Lo fsemàlafro: quella "specie di finocchio" dal sapore griko

Nel territorio della Grecìa Salentina, dove la lingua grika è oggi parlata quasi esclusivamente dalle generazioni più anziane, una ricerca etnografica condotta da Francesca Casaluci ha documentato un caso significativo di trasmissione di sapere pratico legato a questa lingua minoritaria: un termine dialettale associato ad una pianta molto particolare, legata a sua volta ad un rito alimentare.

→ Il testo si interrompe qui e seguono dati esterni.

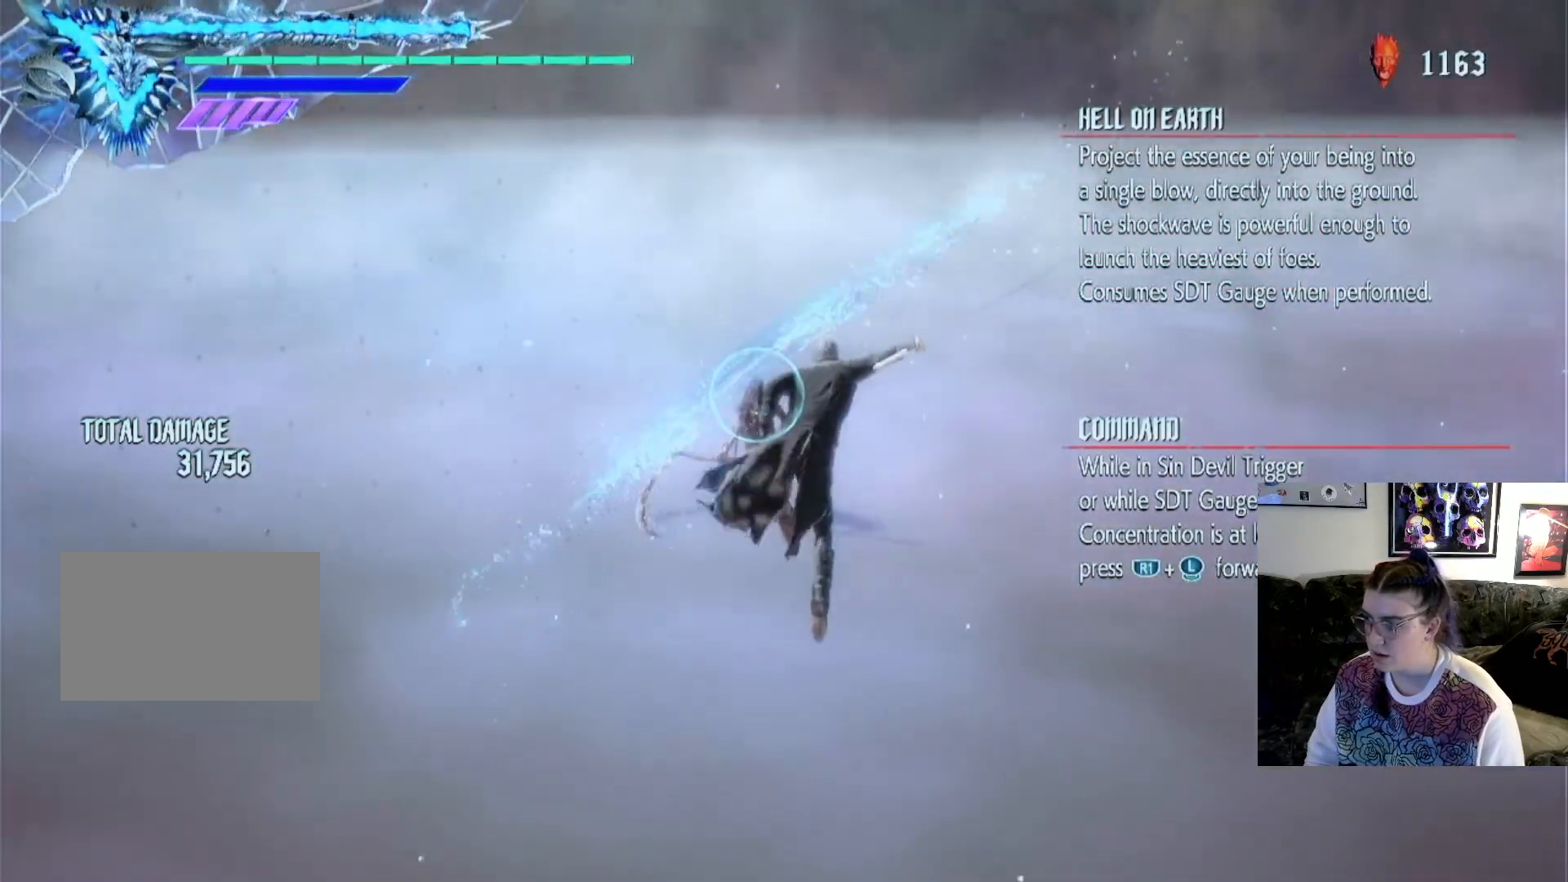
{"buttons": ["TRIANGLE"], "left_stick": "center", "right_stick": "center", "events": [[167, "TRIANGLE", "down"]]}
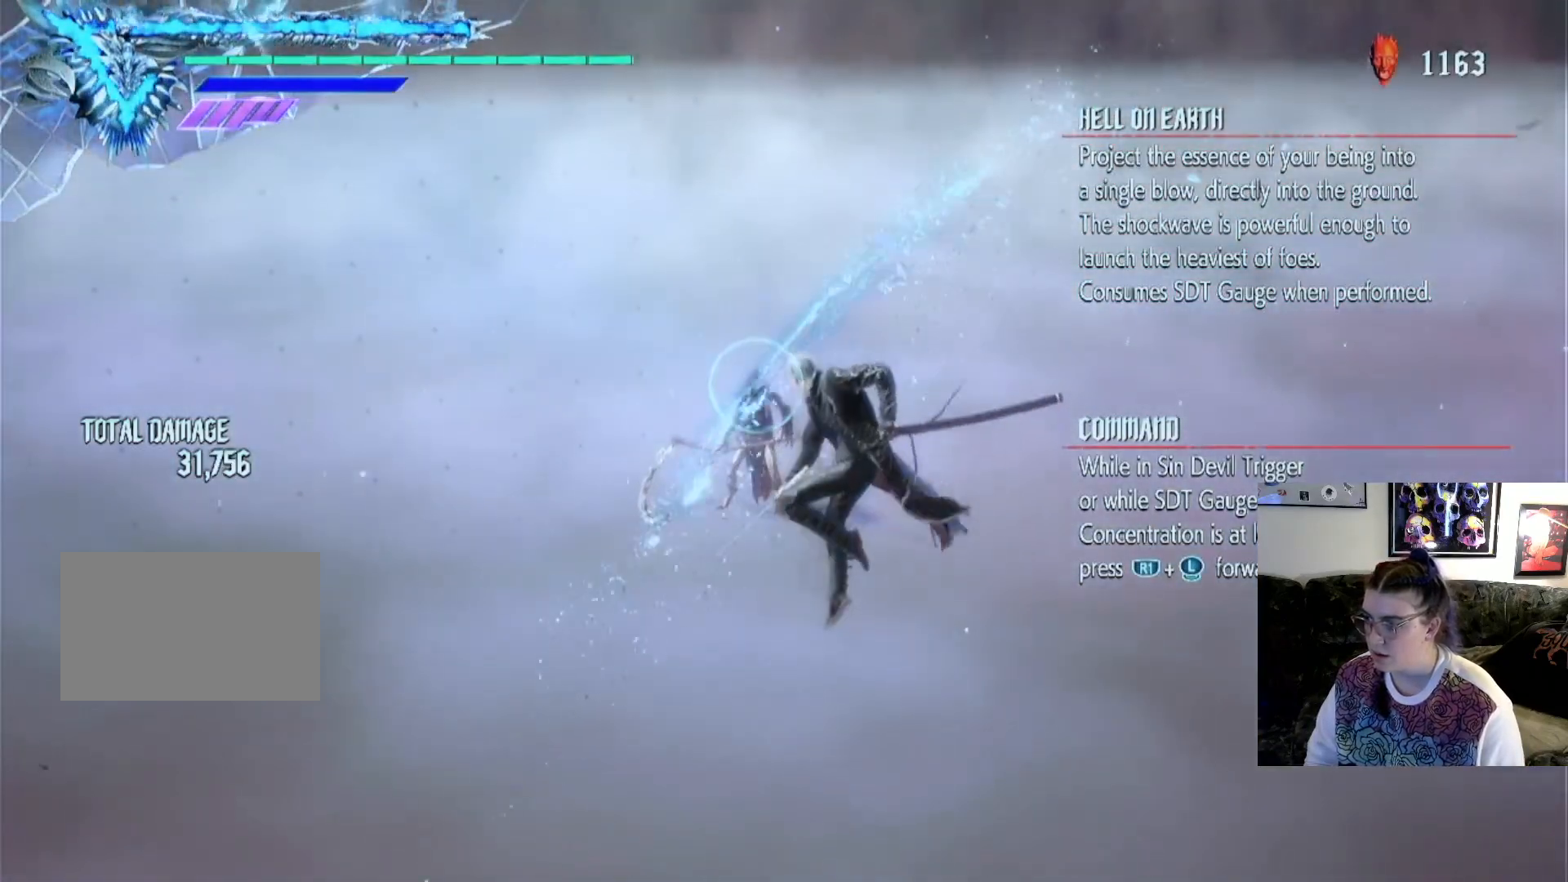
{"buttons": [], "left_stick": "center", "right_stick": "center", "events": [[267, "TRIANGLE", "up"]]}
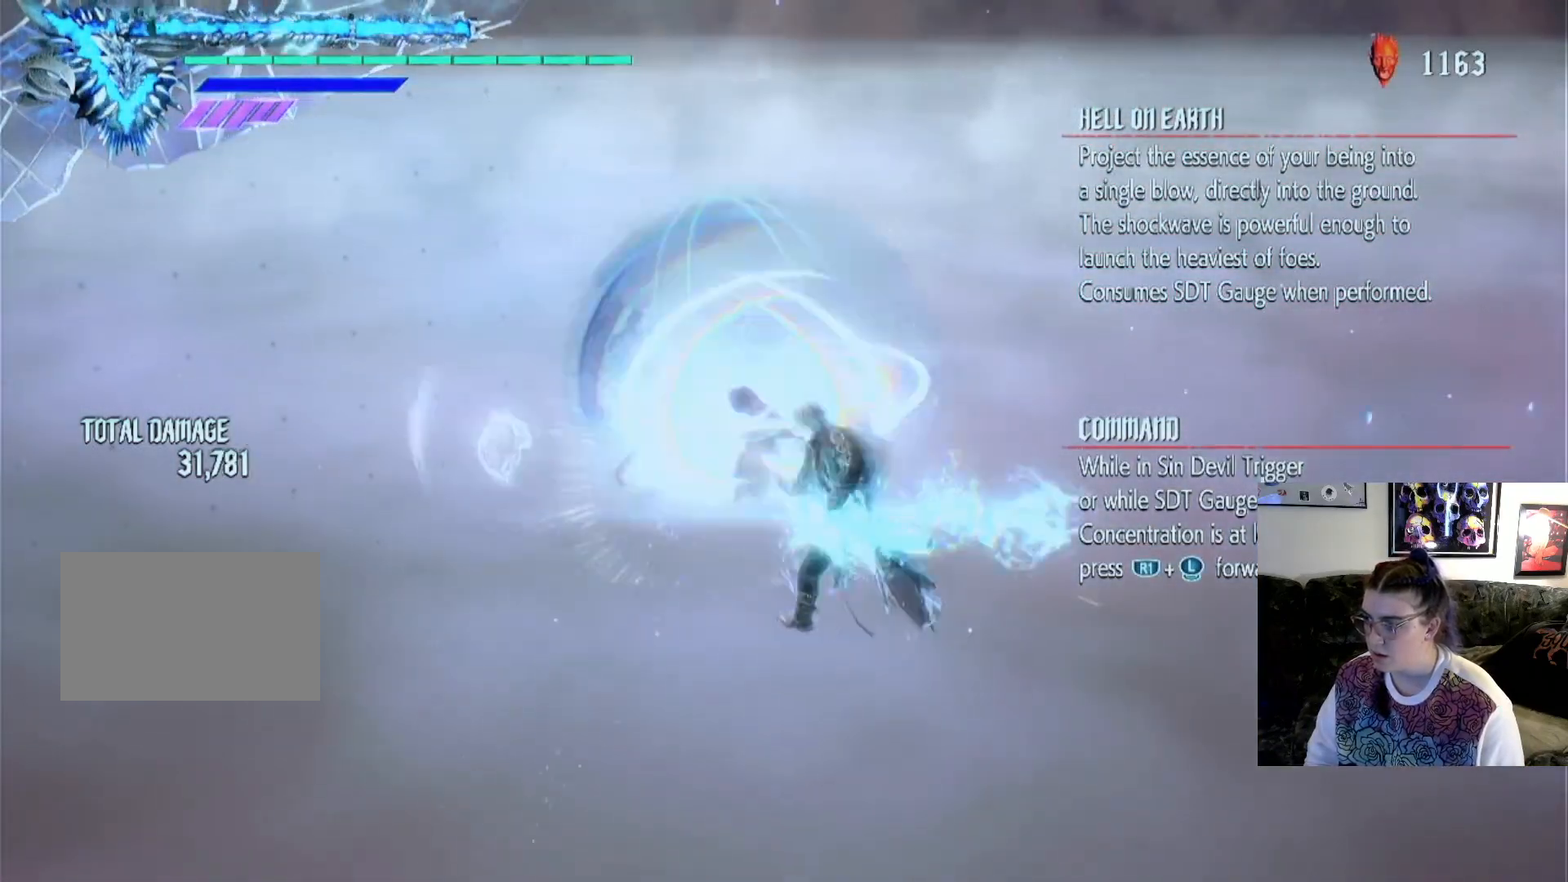
{"buttons": ["TRIANGLE"], "left_stick": "center", "right_stick": "center", "events": [[267, "TRIANGLE", "down"]]}
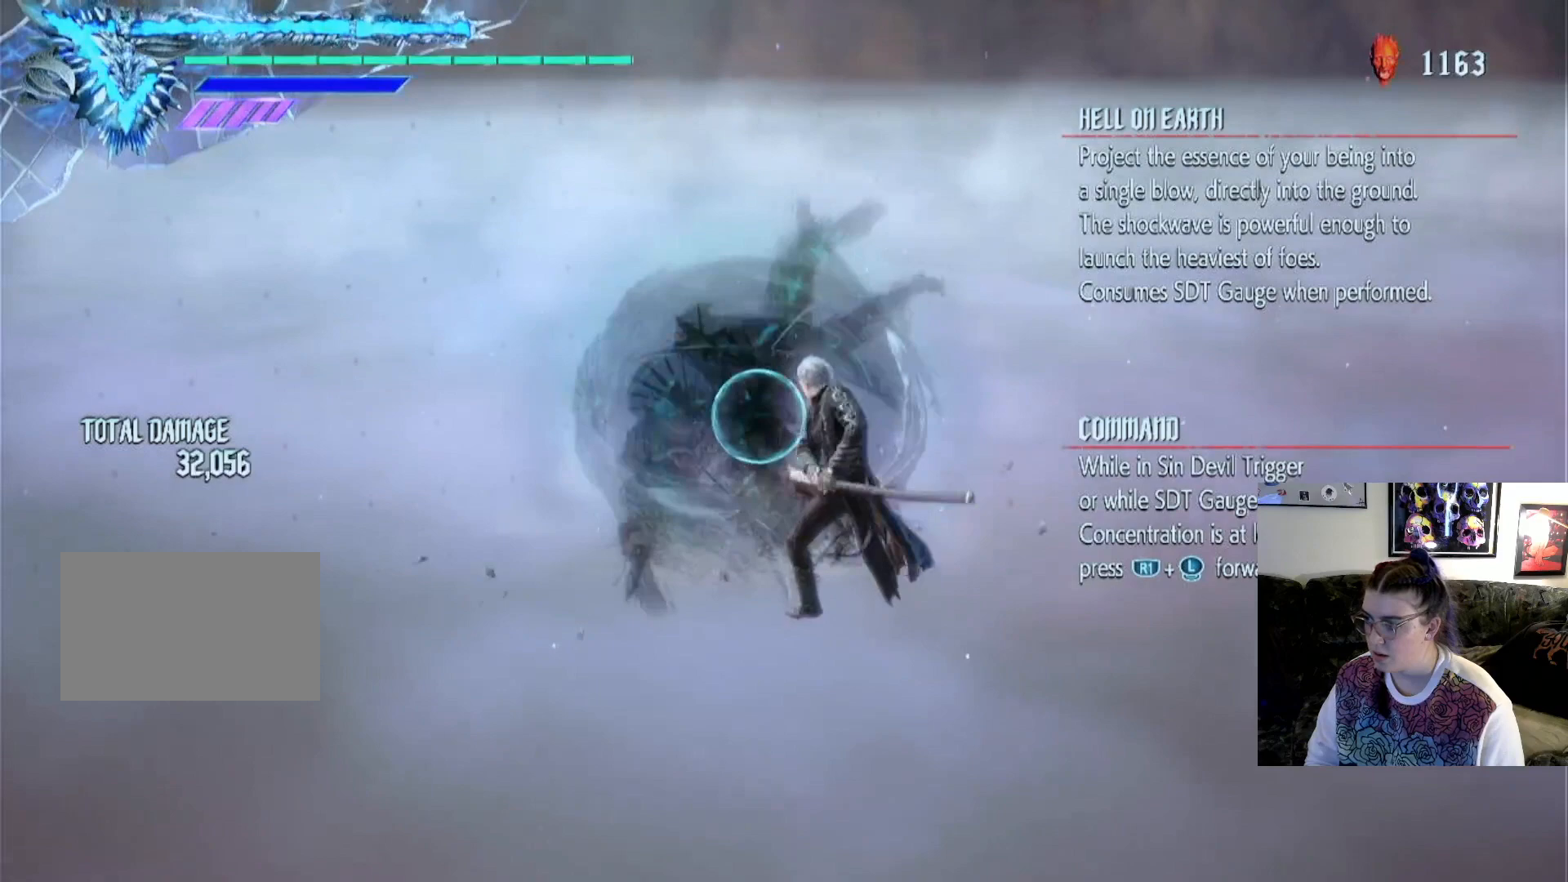
{"buttons": [], "left_stick": "center", "right_stick": "center", "events": [[233, "TRIANGLE", "up"]]}
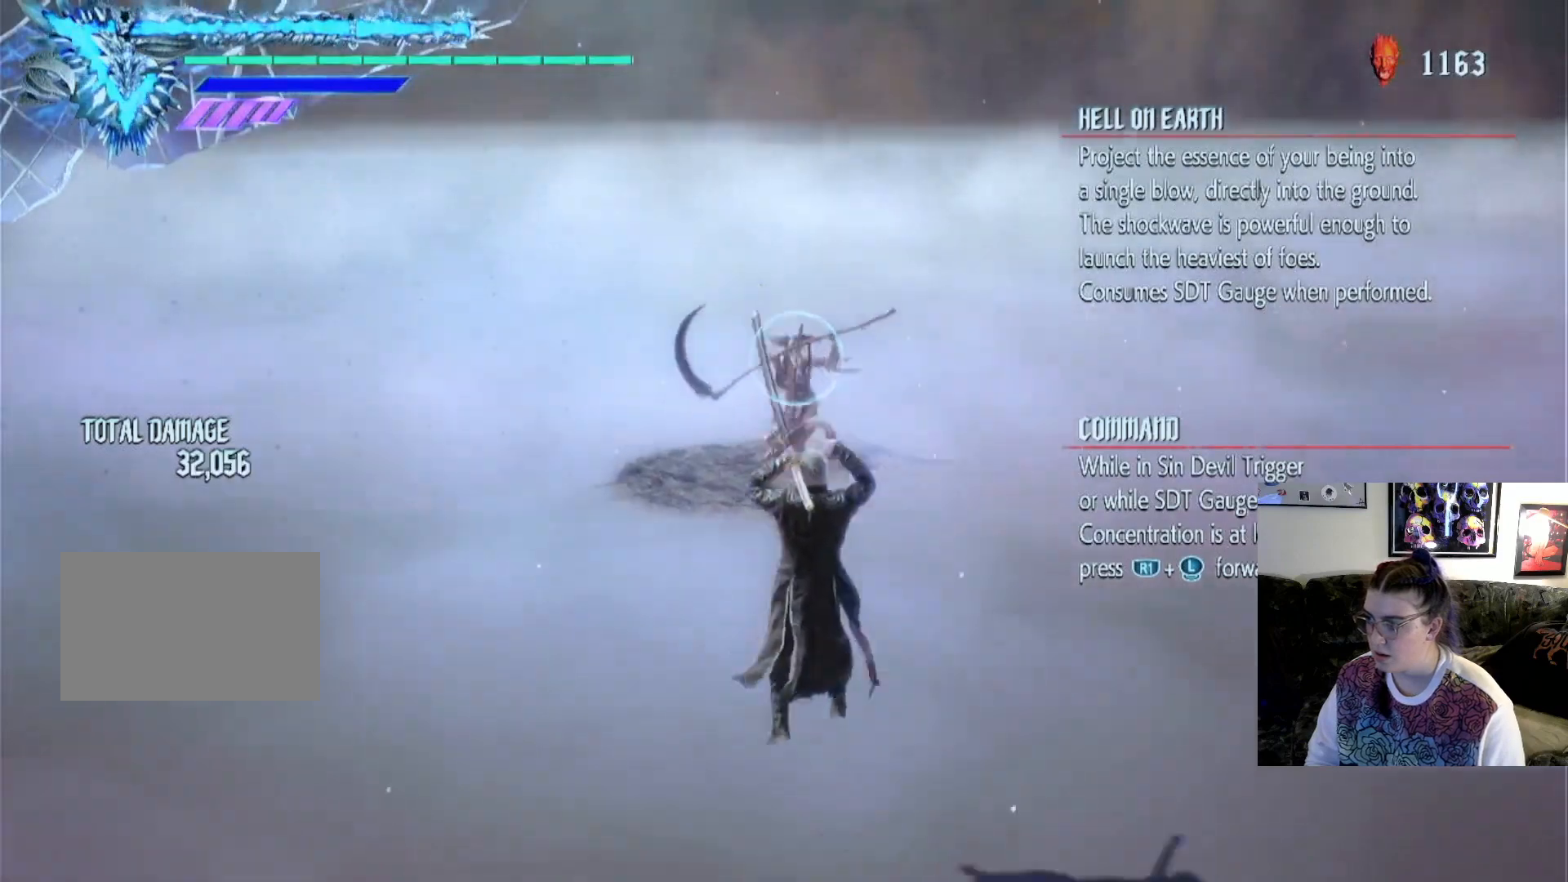
{"buttons": [], "left_stick": "center", "right_stick": "center", "events": []}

La pianta in questione è l'aneto (Anethum graveolens), un'aromatica originaria dell’Asia sud-occidentale, ben nota nel bacino del Mediterraneo ma pressoché assente dagli usi documentati in Puglia, dove richiama immaginari e cucine "altre", oltre l'Adriatico. A Martano, piccolo centro della Grecìa salentina, l'aneto non solo è utilizzato, ma anche coltivato e riprodotto da generazioni ed è conosciuto con un nome tutto suo, mai registrato prima negli studi linguistici e etnobotanici: fsemàlafro. Una parola grika ancora viva sulla bocca di molti martanesi, che continuano a coltivare e utilizzare la pianta in ambito domestico. Al momento, la pianta sembra conosciuta e utilizzata solo a Martano.

Le testimonianze di Giuseppe De Pascalis di anni 76 e Leonardo Carati di anni 74, raccolte da Francesca Casaluci, confermano l’utilizzo dello fsemàlafro ab immemorabili, almeno dai tempi dei loro nonni, quindi a cavallo Ottocento e Novecento. Il nome, secondo gli intervistati, significherebbe “finocchio selvatico”, ma questa interpretazione può trarre in inganno, in quanto si tratta di tutt’altra specie diversa dal Foeniculum vulgare, anche se entrambe le piante - aneto e finocchietto - appartengono alla famiglia botanica delle Apiaceae e presentano caratteri fenotipici simili. 

Giuseppe è uno appassionato studioso di griko e cura il sito Rize grike “radici grike”, Leonardo si occupa della campagna per il fabbisogno famigliare in contrada Pèlene, un’area «abitata anticamente dai monaci basiliani», tra Martano e Carpignano salentino. Lo fsemàlafro, ci raccontano, è ingrediente immancabile per la preparazione delle Paddre, particolari polpette di pane che si preparano per devozione il Giovedì in albis. «Non le conoscono tutti, ma chi le prepara cerca proprio questa pianta» tanto che Leonardo è un punto di riferimento in paese per quanti vogliano coltivarla, spesso dispensando i semi che raccoglie puntualmente ogni anno.

L’elemento che conferisce a questo ritrovamento carattere di eccezionalità, non è tanto l’uso dell’aneto in sé (già comunque insolito e degno di attenzione), ma il fatto che tale impiego sia circoscritto ad una comunità precisa, che sia riconosciuto all’interno di essa esclusivamente col suo nome griko e che venga riprodotto da tale comunità per motivi affettivi (non lo si trova infatti sul mercato, ma solo negli orti privati e da un unico fruttivendolo in paese, che lo coltiva in proprio) legati ad una particolare preparazione: le Paddre.

Questi elementi rendono lo fsemàlafro unico e lo pongono come un elemento di cultura alimentare prettamente griko. La sua natura tipicamente orientale, così legata alla cucina greca, spinge ad ipotizzare che lo fsemàlafro rappresenti una eredità gastronomica ellenica - introdotta quindi da coloni greci che qui si sono insediati - che arricchisce di un ulteriore elemento il quadro identitario della comunità grika di Martano.

La presenza dello fsemàlafro apre interrogativi interessanti anche sul lessico griko legato al mondo agricolo e sul ruolo delle micro-tradizioni nella conservazione della biodiversità culturale e botanica. È una testimonianza concreta di come le pratiche alimentari apparentemente marginali, possano custodire informazioni di grande valore.

La ricerca continua per verificare se o fsemàlafro venga utilizzato anche in altri comuni della Grecìa salentina e rilevare altre notizie su questa pianta venuta dall’altra sponda dell’Adriatico.